The most recent flashpoint has been newly leaked audio recordings that appear to show the son of Georgian Dream’s founder Bidzina Ivanishvili discussing with state security officials how to take revenge against teenagers who insulted him on Facebook.
All the while, European and American officials have been trying to mediate between the government and the opposition, one of many things the SVR statement (deliberately or not, it’s not clear) gets wrong.
While the main opposition forces, led by the former ruling United National Movement (UNM), have been trying to vocally position themselves as more pro-Western than the ruling party, most American and European policymakers don’t draw a strong distinction between the feuding sides.
In their mediation efforts, American and European officials have taken a largely neutral position, much to the chagrin of the opposition, which has been strongly lobbying their Western allies to take a stronger line on their claims that the election was rigged. In December, a segment on the opposition-friendly TV network Mtavari Arkhi attacked U.S. ambassador Kelly Degnan (along with other Western envoys in Tbilisi, though she got the worst of it) for allegedly appeasing Ivanishvili and Georgian Dream.
As German analyst Stefan Meister put it in a recent analysis: “On the one hand Western partners are asked for support in the current political crisis, while on the other hand they are accused of being partisan if one's own interests in power are disadvantaged. EU and US representatives have thus become part of the spiral of escalation in Georgia without being able to resolve it.”
So what might Russia really be trying to do here?
The statement may have more to do with Naryshkin’s own political ambitions than with Georgia, said Mark Galeotti, a senior associate fellow at the Royal United Services Institute and an analyst of Russian intelligence. Naryshkin “has of late been adopting a much higher profile, which I suspect is a sign of having ambitions to move to a more central political role,” Galeotti told Eurasianet. “Part of that process is burnishing his hawkish credentials, and I think this certainly is the case here. I think it is really intended for domestic political consumption rather than to be taken seriously as a statement on Georgia as such.”
Other analysts drew attention to the SVR’s pointed reference to sovereignty. “The example of Georgia is a vivid illustration of how the ambitions of certain national elites to seek Washington’s sponsorship for solving its own problems quickly turns into a loss of sovereignty and the ability to carry out an independent policy both externally and in its own country,” the statement concluded.

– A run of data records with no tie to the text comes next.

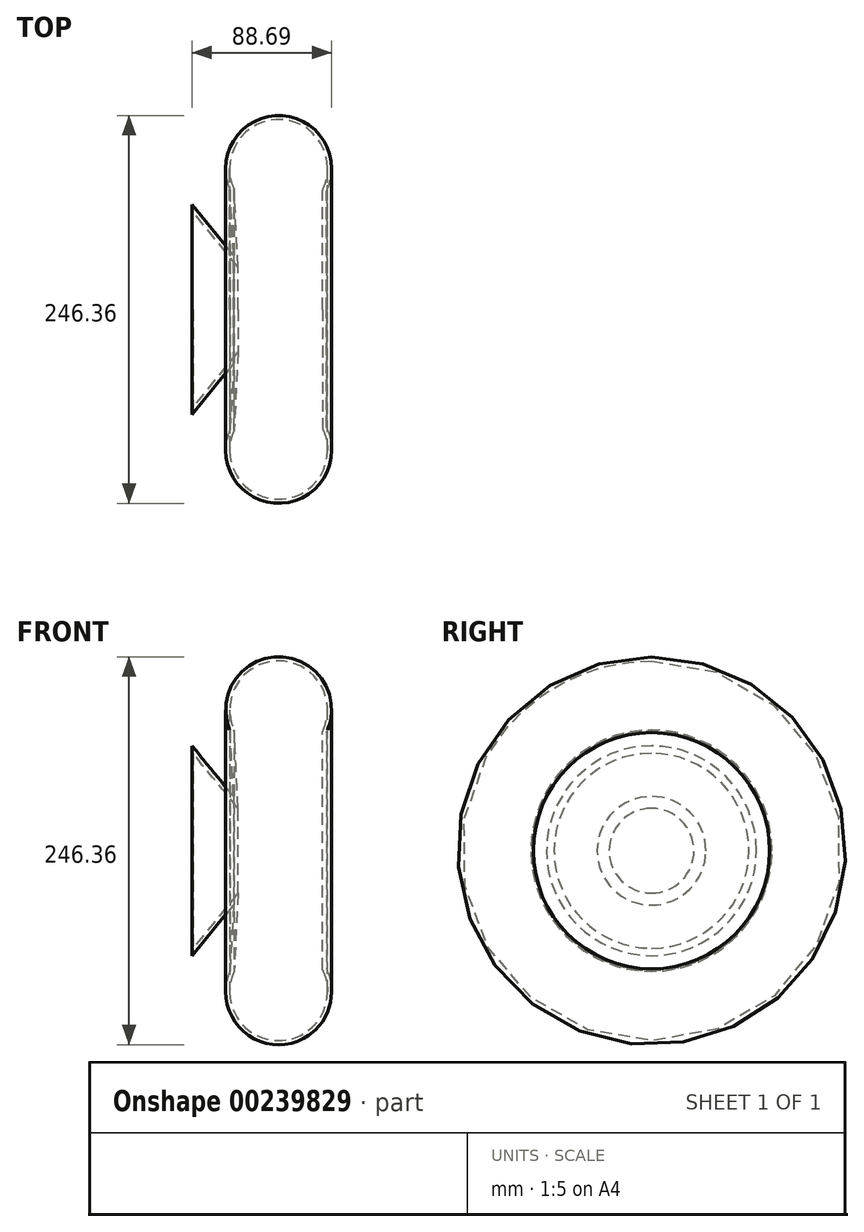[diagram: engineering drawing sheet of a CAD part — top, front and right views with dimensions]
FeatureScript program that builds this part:
annotation { "Feature Type Name" : "Feature", "Feature Type Description" : "" }
export const myFeature = defineFeature(function(context is Context, id is Id, definition is map)
    precondition{}
    {
        {
            var Q0;
            Q0=qCreatedBy(makeId("Front.planeOp"),FACE);
            var sketch = newSketch(context, id + "F0", { "sketchPlane" : qUnion([Q0])});
            skLineSegment(sketch, "E0", {"start": v(-1.6, 0) * mm, "end": v(-76.75, 0) * mm});
            skLineSegment(sketch, "E1", {"start": v(-76.75, 0) * mm, "end": v(0, 0) * mm});
            skLineSegment(sketch, "E2", {"start": v(0, 0) * mm, "end": v(0, 75) * mm});
            skLineSegment(sketch, "E3", {"start": v(-76.75, 0) * mm, "end": v(-85.37, 66.65) * mm});
            skLineSegment(sketch, "E4", {"start": v(-85.37, 66.65) * mm, "end": v(-59.05, 34.5) * mm});
            skLineSegment(sketch, "E5", {"start": v(-59.05, 34.5) * mm, "end": v(-61.07, 76) * mm});
            skArc(sketch, "E6", {"start": v(0, 75) * mm, "mid": v(-29.75, 123.18) * mm, "end": v(-61.07, 76) * mm});
            skSolve(sketch);
        }
        {
            var Q0;
            {var subQ1=sQuery(id+"F0.wireOp",EDGE,"E2");Q0=makeQuery(id+"F0.imprint","IMPRINT",FACE,{"disambiguationData":[TD([[makeQuery(id+"F0.imprint","IMPRINT",EDGE,{"derivedFrom":subQ1}),1.0]])]});}
            var Q1;
            Q1=sQuery(id+"F0.wireOp",EDGE,"E1");
            revolve(context, id + "F1", {"entities" : qUnion([Q0]), "axis" : qUnion([Q1]), "revolveType" : RevolveType.FULL});
        }
        {
            var Q0;
            Q0=makeQuery(id+"F1.opRevolve","SWEPT_FACE",FACE,{"disambiguationData":[OSD([sQuery(id+"F0.wireOp",EDGE,"E3")])]});
            shell(context, id + "F2", {"entities" : qUnion([Q0]), "thickness" : 2.54 * mm});
        }
    });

The notion of “sovereignty” is a sensitive one in Georgia, said Kornely Kakachia, the head of the Tbilisi-based think tank Georgian Institute of Politics. “The calculation probably is, knowing how much Georgians care about sovereignty, to strengthen skepticism of U.S. policy, depicting Georgia as a vassal state of the U.S.,” Kakachia told Eurasianet.
While Georgian Dream has carried out the same pro-Western foreign policy as its predecessors, who now form the current opposition, it is less ideologically devoted to that position. Moscow may be hoping to weaken the devotion to Euro-Atlantic integration among Georgian Dream’s voters, many of whom are socially conservative, Kakachia said. “If the UNM manages to marginalize Georgian Dream at some point and they [Georgian Dream] don’t get backing from the West, which is what happened when UNM lost elections [in 2012], then Georgian Dream and its followers, at least some of them, may think the unthinkable,” he said. “In Georgian politics it is only one step from love to hatred.”